The Ford Mustang Mach-E is one of the most desirable and controversial models released in quite some time. The all-electric SUV's unveiling raised questions about tying the Mustang name to a family hauler, but intense, sustained demand for the model has put most of that controversy to bed. However, a recent test from Swedish motoring magazine Teknikens Värld may rekindle some of the initial buzz around the electric vehicle (EV). In a video published to YouTube, the publication subjects the new Ford to a "moose test," an evasive-maneuvering test. According to the magazine, the Mustang Mach-E could not complete the test at a required speed, leading to a failing grade.

2021 Ford Mustang Mach-E GT Yellow Rear Quarter View Action

As the video depicts, even at a relatively low speed, the EV struggles and hits cones. In one test, the Mach-E enters the obstacle at 68 km/h (42.3 mph). The Mach-E's tail swings wide at a slightly higher speed of 72 km/h (44.7 mph), leaving the course entirely. The 72 km/h speed is required to pass the test, but the Mustang Mach-E couldn't hang with its competitors at that pace.

The Tesla Model Y finished the same test at a higher speed without breaking a sweat, and the brand-new Hyundai Ioniq 5 finished the 72 km/h test without issue. Though not stated in the video, the tests involved a Ford Mustang Mach-E AWD Long Range model.

The presenter blames the Mach-E's tail-happy behavior in the test on a lazy electronic stability control system (ESC), but an article accompanying the video blames Ford's soft chassis and slow steering. Weight could be an issue, but as the article notes, the Mustang Mach-E isn't much heavier than other vehicles in the test. While some enthusiasts may prefer oversteer, it's far from a desirable trait for the unsuspecting everyday driver.
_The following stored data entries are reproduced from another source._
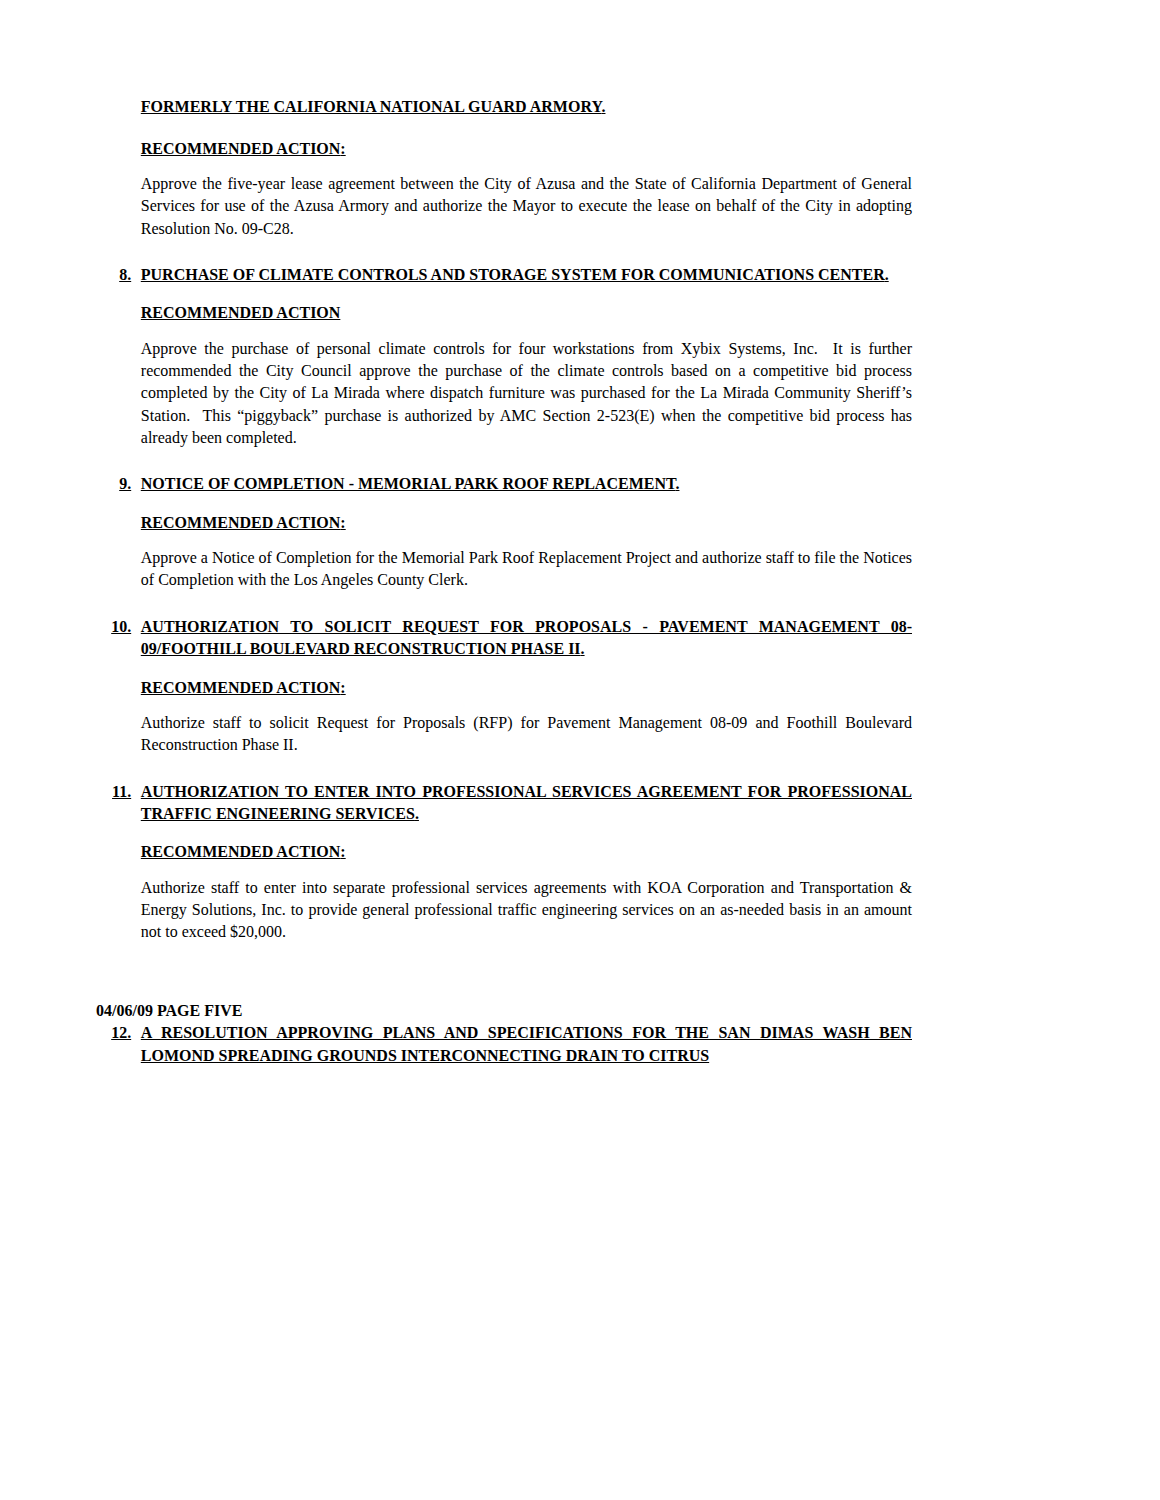FORMERLY THE CALIFORNIA NATIONAL GUARD ARMORY.
RECOMMENDED ACTION:
Approve the five-year lease agreement between the City of Azusa and the State of California Department of General Services for use of the Azusa Armory and authorize the Mayor to execute the lease on behalf of the City in adopting Resolution No. 09-C28.
8. PURCHASE OF CLIMATE CONTROLS AND STORAGE SYSTEM FOR COMMUNICATIONS CENTER.
RECOMMENDED ACTION
Approve the purchase of personal climate controls for four workstations from Xybix Systems, Inc. It is further recommended the City Council approve the purchase of the climate controls based on a competitive bid process completed by the City of La Mirada where dispatch furniture was purchased for the La Mirada Community Sheriff’s Station. This “piggyback” purchase is authorized by AMC Section 2-523(E) when the competitive bid process has already been completed.
9. NOTICE OF COMPLETION - MEMORIAL PARK ROOF REPLACEMENT.
RECOMMENDED ACTION:
Approve a Notice of Completion for the Memorial Park Roof Replacement Project and authorize staff to file the Notices of Completion with the Los Angeles County Clerk.
10. AUTHORIZATION TO SOLICIT REQUEST FOR PROPOSALS - PAVEMENT MANAGEMENT 08-09/FOOTHILL BOULEVARD RECONSTRUCTION PHASE II.
RECOMMENDED ACTION:
Authorize staff to solicit Request for Proposals (RFP) for Pavement Management 08-09 and Foothill Boulevard Reconstruction Phase II.
11. AUTHORIZATION TO ENTER INTO PROFESSIONAL SERVICES AGREEMENT FOR PROFESSIONAL TRAFFIC ENGINEERING SERVICES.
RECOMMENDED ACTION:
Authorize staff to enter into separate professional services agreements with KOA Corporation and Transportation & Energy Solutions, Inc. to provide general professional traffic engineering services on an as-needed basis in an amount not to exceed $20,000.
04/06/09 PAGE FIVE
12. A RESOLUTION APPROVING PLANS AND SPECIFICATIONS FOR THE SAN DIMAS WASH BEN LOMOND SPREADING GROUNDS INTERCONNECTING DRAIN TO CITRUS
While its name is wildly suggestive of a surprise encounter with a sizeable woodland mammal, the moose test—also known as the elk test—does not involve wildlife. It's a handling test that involves evasive maneuvers that measure a vehicle's ability to respond to an obstacle that suddenly appears on the road. The test simulates the actions a driver would need to take to avoid a moose rushing onto the road, a child running out onto the street, or another driver backing into traffic.

Teknikens Värld is the source of information for this article. It was accurate on September 29, 2021, but it may have changed since that date.